AOC calls for more funding to 'deradicalize' Trump supporters

U.S. Rep. Alexandria Ocasio-Cortez, D-N.Y. (video screenshot)

After casting President Trump and his supporters as “white supremacists” and “conspiracy theorists” for the past four years, the most prominent member of the far-left “squad” in the U.S. House thinks it’s time to pour more money into efforts to “deradicalize” and “deprogram” that population.

At a virtual town hall meeting Friday night in the wake of the the violent protest at the U.S. Capitol, Rep. Alexandria Ocasio-Cortez, D-N.Y., said it’s “a problem that doesn’t go away on Jan. 20,” when Joe Biden is inaugurated as the 46th president.

“There are people who are radicalized right now. It’s going to take a very long time to deradicalize these people and a lot of effort,” she said.

In November, a member of the Democratic National Committee, David Atkins, said on Twitter that “deprogramming” is needed for every one of the Americans who voted for Trump on Nov. 3.

“No seriously … how *do* you deprogram 75 million people? Where do you start? Fox? Facebook?” he wrote on Twitter.

“We have to start thinking in terms of post-WWII Germany or Japan. Or the failures of Reconstruction in the South.”

Ocasio-Cortez noted the House subcommittee on civil rights on which she serves has held hearings over the past two years on the issue, but the Trump administration hasn’t made funding “de-radicalization” programs a priority, the New York Post reported.
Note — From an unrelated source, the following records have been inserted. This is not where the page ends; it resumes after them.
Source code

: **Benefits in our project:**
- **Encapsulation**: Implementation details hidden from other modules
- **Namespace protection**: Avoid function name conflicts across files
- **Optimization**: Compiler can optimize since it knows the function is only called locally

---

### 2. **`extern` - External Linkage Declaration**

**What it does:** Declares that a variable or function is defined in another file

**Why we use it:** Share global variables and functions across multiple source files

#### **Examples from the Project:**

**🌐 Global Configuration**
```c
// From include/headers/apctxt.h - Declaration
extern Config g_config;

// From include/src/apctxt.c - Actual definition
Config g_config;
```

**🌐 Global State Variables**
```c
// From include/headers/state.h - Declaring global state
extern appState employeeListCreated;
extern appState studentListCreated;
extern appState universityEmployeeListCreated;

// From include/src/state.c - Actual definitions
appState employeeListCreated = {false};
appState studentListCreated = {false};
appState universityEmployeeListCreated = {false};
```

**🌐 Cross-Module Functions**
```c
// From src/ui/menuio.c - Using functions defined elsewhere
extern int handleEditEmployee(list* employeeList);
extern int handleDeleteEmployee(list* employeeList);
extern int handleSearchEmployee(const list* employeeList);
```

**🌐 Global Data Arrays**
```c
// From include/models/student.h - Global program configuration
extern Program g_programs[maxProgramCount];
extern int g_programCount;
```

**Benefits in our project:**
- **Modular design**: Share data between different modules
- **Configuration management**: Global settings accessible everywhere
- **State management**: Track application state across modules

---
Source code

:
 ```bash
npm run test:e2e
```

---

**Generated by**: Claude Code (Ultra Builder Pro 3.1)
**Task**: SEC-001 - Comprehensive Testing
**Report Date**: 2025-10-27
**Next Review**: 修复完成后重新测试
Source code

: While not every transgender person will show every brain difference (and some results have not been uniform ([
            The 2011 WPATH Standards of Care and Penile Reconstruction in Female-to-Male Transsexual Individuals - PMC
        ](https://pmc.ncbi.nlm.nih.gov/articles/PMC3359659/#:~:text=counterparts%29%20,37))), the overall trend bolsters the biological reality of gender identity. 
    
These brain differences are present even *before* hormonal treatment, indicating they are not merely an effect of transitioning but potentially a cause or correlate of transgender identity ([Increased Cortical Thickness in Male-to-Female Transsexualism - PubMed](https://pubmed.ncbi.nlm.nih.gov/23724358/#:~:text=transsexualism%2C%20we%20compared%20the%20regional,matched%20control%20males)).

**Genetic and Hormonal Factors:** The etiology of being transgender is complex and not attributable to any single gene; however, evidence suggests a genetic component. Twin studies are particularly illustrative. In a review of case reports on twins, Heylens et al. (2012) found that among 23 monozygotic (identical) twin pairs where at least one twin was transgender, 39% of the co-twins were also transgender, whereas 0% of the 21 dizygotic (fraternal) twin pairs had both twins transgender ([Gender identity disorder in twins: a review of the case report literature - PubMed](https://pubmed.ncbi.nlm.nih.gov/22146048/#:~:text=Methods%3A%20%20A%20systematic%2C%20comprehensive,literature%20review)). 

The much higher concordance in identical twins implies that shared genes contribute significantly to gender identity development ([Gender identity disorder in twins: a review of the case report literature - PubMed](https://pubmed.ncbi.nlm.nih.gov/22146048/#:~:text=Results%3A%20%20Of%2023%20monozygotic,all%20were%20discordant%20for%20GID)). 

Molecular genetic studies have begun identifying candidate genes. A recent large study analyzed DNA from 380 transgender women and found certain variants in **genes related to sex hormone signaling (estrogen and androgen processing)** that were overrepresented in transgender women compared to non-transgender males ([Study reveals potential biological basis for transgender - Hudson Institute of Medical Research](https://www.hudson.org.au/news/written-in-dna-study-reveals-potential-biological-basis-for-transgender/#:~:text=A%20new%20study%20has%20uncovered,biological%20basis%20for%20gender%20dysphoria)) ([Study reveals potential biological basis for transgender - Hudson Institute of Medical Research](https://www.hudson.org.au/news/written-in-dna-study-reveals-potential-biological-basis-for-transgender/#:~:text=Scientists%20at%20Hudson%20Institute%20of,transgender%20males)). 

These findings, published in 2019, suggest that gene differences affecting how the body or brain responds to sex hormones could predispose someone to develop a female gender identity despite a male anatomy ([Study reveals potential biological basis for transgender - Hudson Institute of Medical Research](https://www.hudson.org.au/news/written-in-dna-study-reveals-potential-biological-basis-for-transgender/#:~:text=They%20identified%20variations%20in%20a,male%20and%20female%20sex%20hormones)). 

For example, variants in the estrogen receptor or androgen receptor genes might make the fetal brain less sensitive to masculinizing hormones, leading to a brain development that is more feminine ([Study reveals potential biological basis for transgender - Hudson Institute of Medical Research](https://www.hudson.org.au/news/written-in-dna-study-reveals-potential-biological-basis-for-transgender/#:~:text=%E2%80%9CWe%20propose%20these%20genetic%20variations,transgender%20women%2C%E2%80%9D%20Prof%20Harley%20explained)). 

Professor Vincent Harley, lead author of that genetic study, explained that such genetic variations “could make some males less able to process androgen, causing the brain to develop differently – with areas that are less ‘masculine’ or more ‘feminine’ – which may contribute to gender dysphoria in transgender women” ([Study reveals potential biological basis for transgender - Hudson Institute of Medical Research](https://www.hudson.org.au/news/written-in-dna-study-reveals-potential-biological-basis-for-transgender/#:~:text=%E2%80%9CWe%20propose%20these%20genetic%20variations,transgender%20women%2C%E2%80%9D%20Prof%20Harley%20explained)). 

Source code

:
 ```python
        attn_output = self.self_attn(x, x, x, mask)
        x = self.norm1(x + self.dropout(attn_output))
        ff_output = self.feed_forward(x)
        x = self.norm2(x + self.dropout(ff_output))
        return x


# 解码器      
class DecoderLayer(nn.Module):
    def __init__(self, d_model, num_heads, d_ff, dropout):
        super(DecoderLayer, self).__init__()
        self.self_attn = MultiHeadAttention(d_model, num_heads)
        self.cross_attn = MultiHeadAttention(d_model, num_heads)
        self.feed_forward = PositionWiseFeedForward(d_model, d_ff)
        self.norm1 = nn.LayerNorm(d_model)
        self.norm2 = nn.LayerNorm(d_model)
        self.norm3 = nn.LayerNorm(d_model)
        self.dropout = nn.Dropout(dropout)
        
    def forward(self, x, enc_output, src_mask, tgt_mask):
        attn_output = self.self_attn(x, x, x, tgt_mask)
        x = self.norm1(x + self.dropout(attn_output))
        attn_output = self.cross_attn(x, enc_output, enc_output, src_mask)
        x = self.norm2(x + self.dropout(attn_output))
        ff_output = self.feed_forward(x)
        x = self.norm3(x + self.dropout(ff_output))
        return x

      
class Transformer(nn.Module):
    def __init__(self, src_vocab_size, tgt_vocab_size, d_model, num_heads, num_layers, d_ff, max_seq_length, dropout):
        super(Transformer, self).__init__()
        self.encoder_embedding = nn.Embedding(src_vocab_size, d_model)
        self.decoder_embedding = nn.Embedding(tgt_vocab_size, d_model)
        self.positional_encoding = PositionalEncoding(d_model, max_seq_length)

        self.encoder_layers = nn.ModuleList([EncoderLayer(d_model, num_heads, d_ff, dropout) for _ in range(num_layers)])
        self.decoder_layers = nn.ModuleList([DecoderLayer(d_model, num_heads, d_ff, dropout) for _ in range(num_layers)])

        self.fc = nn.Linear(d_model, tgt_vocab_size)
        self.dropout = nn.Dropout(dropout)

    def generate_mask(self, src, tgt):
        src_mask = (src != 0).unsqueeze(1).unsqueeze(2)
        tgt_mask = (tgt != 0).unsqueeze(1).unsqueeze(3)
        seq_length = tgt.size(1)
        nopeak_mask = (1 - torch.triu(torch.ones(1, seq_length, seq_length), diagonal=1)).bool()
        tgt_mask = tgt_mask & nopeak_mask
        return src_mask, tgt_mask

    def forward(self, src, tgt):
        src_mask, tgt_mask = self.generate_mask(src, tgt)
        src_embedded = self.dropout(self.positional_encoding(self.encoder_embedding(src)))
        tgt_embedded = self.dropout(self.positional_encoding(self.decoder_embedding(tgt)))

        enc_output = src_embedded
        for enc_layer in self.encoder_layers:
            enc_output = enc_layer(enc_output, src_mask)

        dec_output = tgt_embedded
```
One year ago, a campaign organizer for then-Democratic presidential candidate Bernie Sanders said the country would need to “spend billions” on “reeducation” of Trump supporters who have become “Nazified.”

Ocasio-Cortez said Friday that the deprogramming of people who live in a “misinformation bubble” requires more than just a conversation, likening it to therapy, the Post noted.

But rest assured, she said, research has shown “healing is possible.”

“We need to double, triple or quadruple the funding for these programs,” Ocasio-Cortez said.

She described a spectrum of radicalization that ranges from sympathizers to conspiracy theorists, to Neo-Nazis.

One example of a dangerous conspiracy theory is Trump’s insistence that vote fraud affected the outcome of the 2020 election.

On his show Monday, Rush Limbaugh said Ocasio-Cortez “believes that you can reprogram conservatism, that you can psychologically remove it from people who believe it.”